The U.S. Centers for Disease Control today confirmed the first case of Ebola to be diagnosed in the U.S. A patient in Dallas who arrived from Liberia on Sept. 20 began to develop symptoms four days later. He was hospitalized and placed in isolation on Sept. 28. Two separate lab tests confirmed a diagnosis of Ebola on Sept. 30, CDC officials said. The CDC indicated that the patient was in critical condition at Texas Health Presbyterian Hospital in Dallas.
Public health officials said they were tracing the patient’s contacts during the period when he could be contagious. Ebola doesn’t spread before patients exhibit symptoms, so other passengers on the flight from Liberia are at “zero risk,” CDC Director Tom Frieden told reporters. The people who ought to be monitored for fever are those the patient came in direct contact with between Sept. 24 and 28.
Critics have blamed American bureaucracy for slowing research into experimental therapies that may help treat the virus. Confronting the first infection diagnosed on U.S. shores, American bureaucracy is an asset rather than a liability. The country’s public health infrastructure is well equipped to detect, isolate, and track infections to keep them from spreading out of control. It’s precisely the kind of robust system missing in West African countries struggling to contain the outbreak. “The bottom line here is that I have no doubt that we will control this importation or this case of Ebola so that it does not spread widely in this country,” Friedan said on Tuesday evening.
Ebola is spread through direct contact with bodily fluids, contaminated objects such as syringes, or infected animals, according to the CDC. It’s not spread through the air. Patients become contagious only after they become ill. Symptoms include a sudden fever, weakness, muscle pain, and sore throat, according to the World Health Organization. That onset happens anywhere from 2 to 21 days after they’re infected, though a typical incubation period is 8 to 10 days, Frieden said.
A team of CDC workers is en route to Dallas. They’ll work with local authorities to identify people potentially exposed, monitor them for symptoms, isolate those who get sick, and repeat the process if new cases arise.

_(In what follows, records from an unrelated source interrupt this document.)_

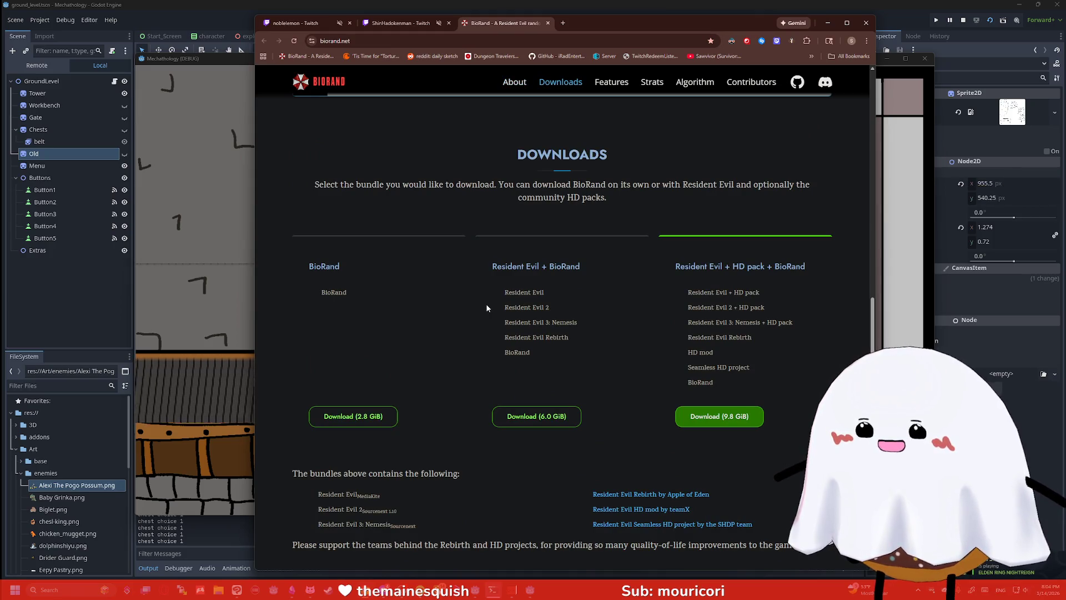
scroll(487, 308, "down", 6)
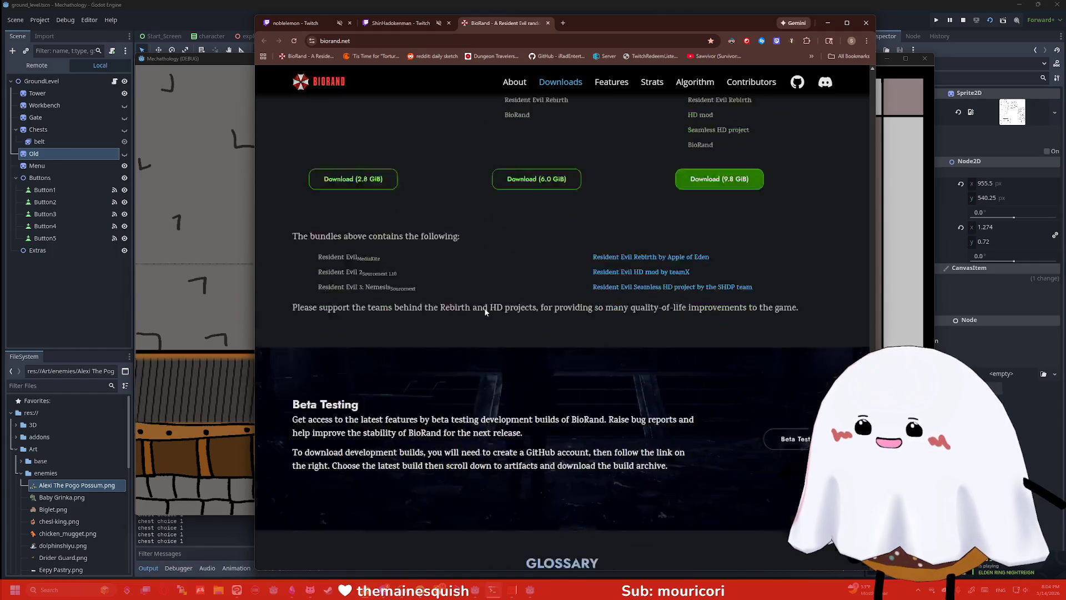
right_click(470, 244)
left_click(470, 230)
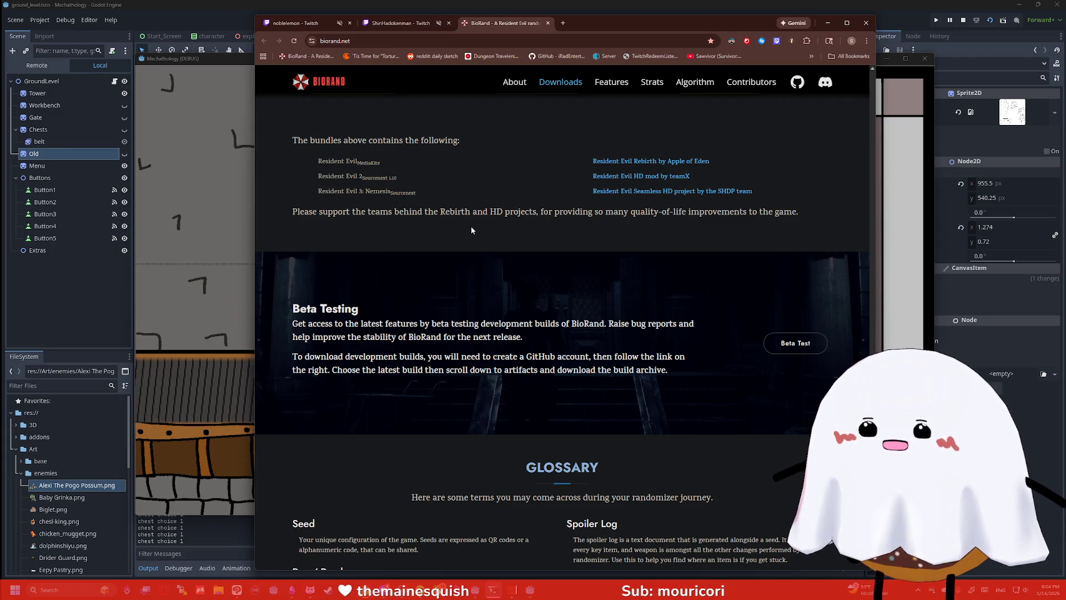
scroll(472, 231, "down", 4)
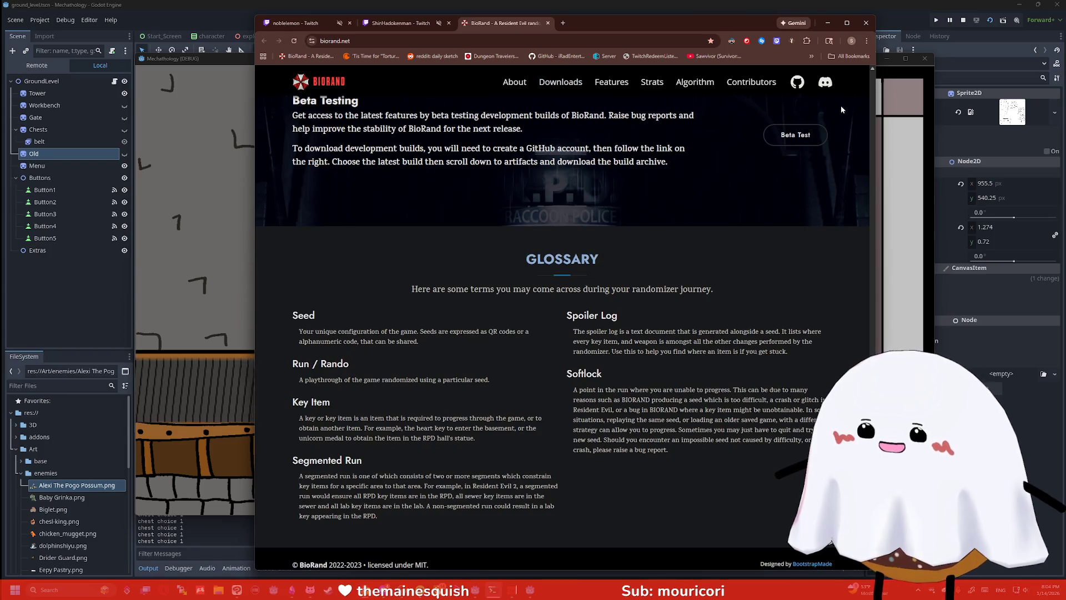
left_click(828, 26)
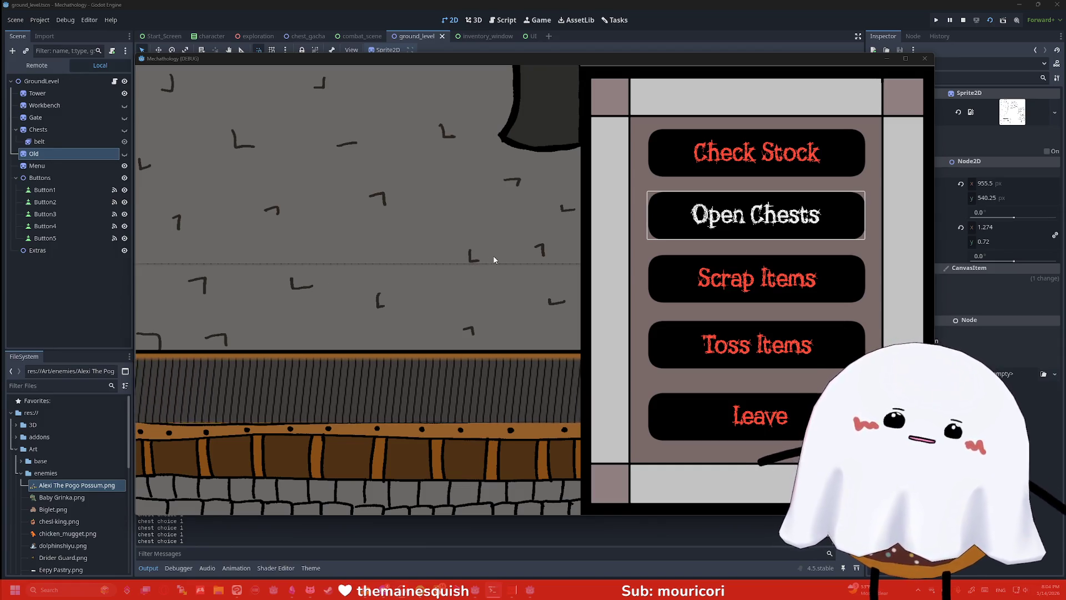
Leave the chest shop for the tower menu and bring up the Windows Start menu
left_click(718, 414)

“Contact tracing is a core public health function,” Frieden said. “We always err on the side of identifying and tracking more contacts rather than less.” The systematic approach contained an Ebola infection imported to Lagos, Nigeria, by a single traveler. Frieden said 900 people who were potentially exposed to the original case and secondary cases were monitored for 21 days. A similar process stopped infection imported to Senegal, he said.

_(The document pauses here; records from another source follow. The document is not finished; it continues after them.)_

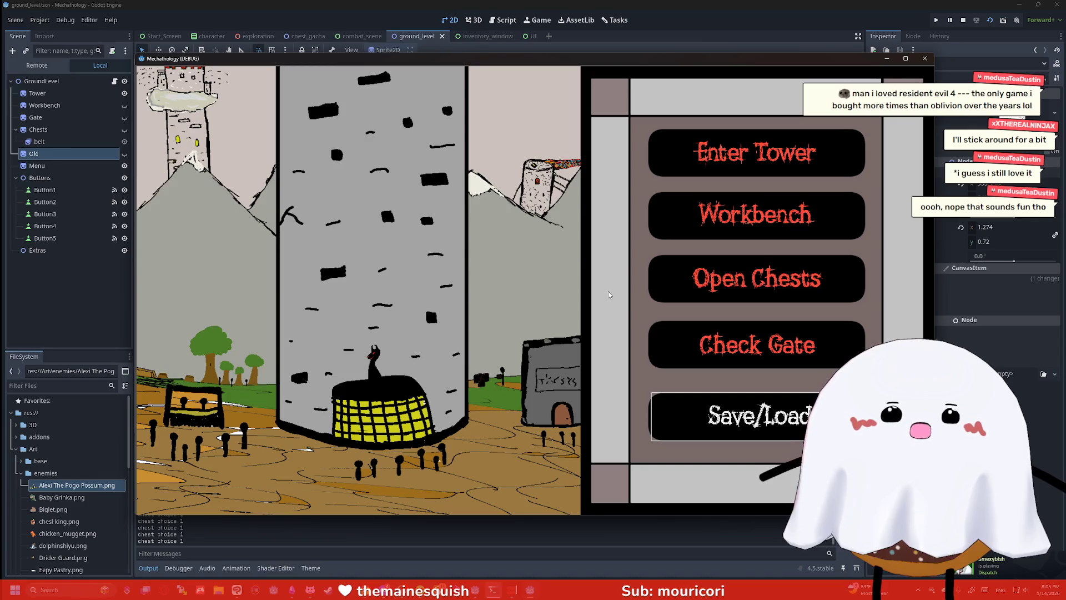
key("super")
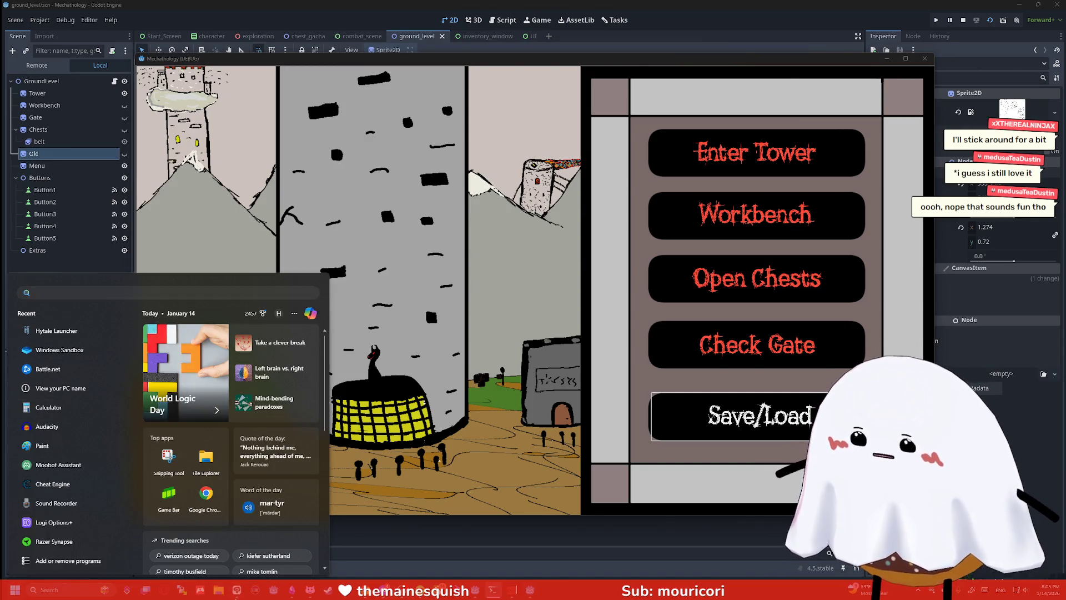
Bring Clip Studio Paint forward and create a new canvas with the default settings
left_click(237, 590)
left_click(129, 41)
left_click(136, 50)
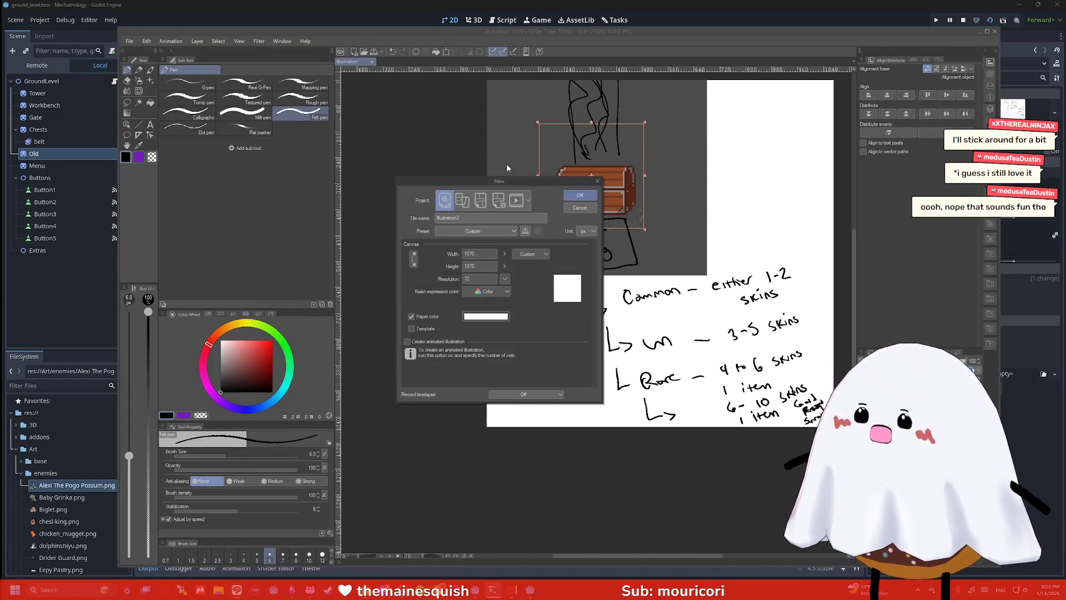
left_click(580, 196)
Sketch a large box with a stick figure inside, then quit and discard the unsaved canvases
mouse_move(522, 396)
left_mouse_down()
mouse_move(518, 310)
mouse_move(601, 395)
mouse_move(511, 407)
left_mouse_up()
mouse_move(519, 299)
left_mouse_down()
mouse_move(608, 298)
mouse_move(599, 300)
left_mouse_up()
left_click_drag(513, 183, 509, 300)
mouse_move(604, 322)
left_mouse_down()
mouse_move(663, 322)
mouse_move(759, 175)
mouse_move(512, 173)
left_mouse_up()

“Our approach in this type of case is to cast the net widely,” he said. Officials declined to say how many people were potentially exposed. Frieden characterized it as “a handful” including the patient’s family and some others in the community. Officials wouldn’t discuss whether the patient was a U.S. citizen but said he was staying with family who live in the U.S.
The facilities needed to isolate patients for Ebola are common at U.S. hospitals. Five earlier cases of viral hemorrhagic fevers—the same family of infections like Ebola and Marburg virus—have been successfully stopped at U.S. hospitals in the past decade, Frieden said. And the awareness of the Ebola outbreak in West Africa has American hospitals on high alert for imported cases.
“Ironically enough, in the week before this patient presented, we had a meeting with all the stakeholders who might be involved in the care of such a patient,” said Edward Goodman, a hospital epidemiologist at Texas Health Presbyterian.
The CDC has recorded 6,574 cases of Ebola, with 3,091 deaths, mostly in Liberia, Sierra Leone, and Guinea. The actual number of infections is likely higher. Three U.S. aid workers who contracted the virus abroad have been treated at U.S. hospitals and released. Another aid worker exposed to Ebola was admitted to the National Institutes of Health Clinical Center on Sunday.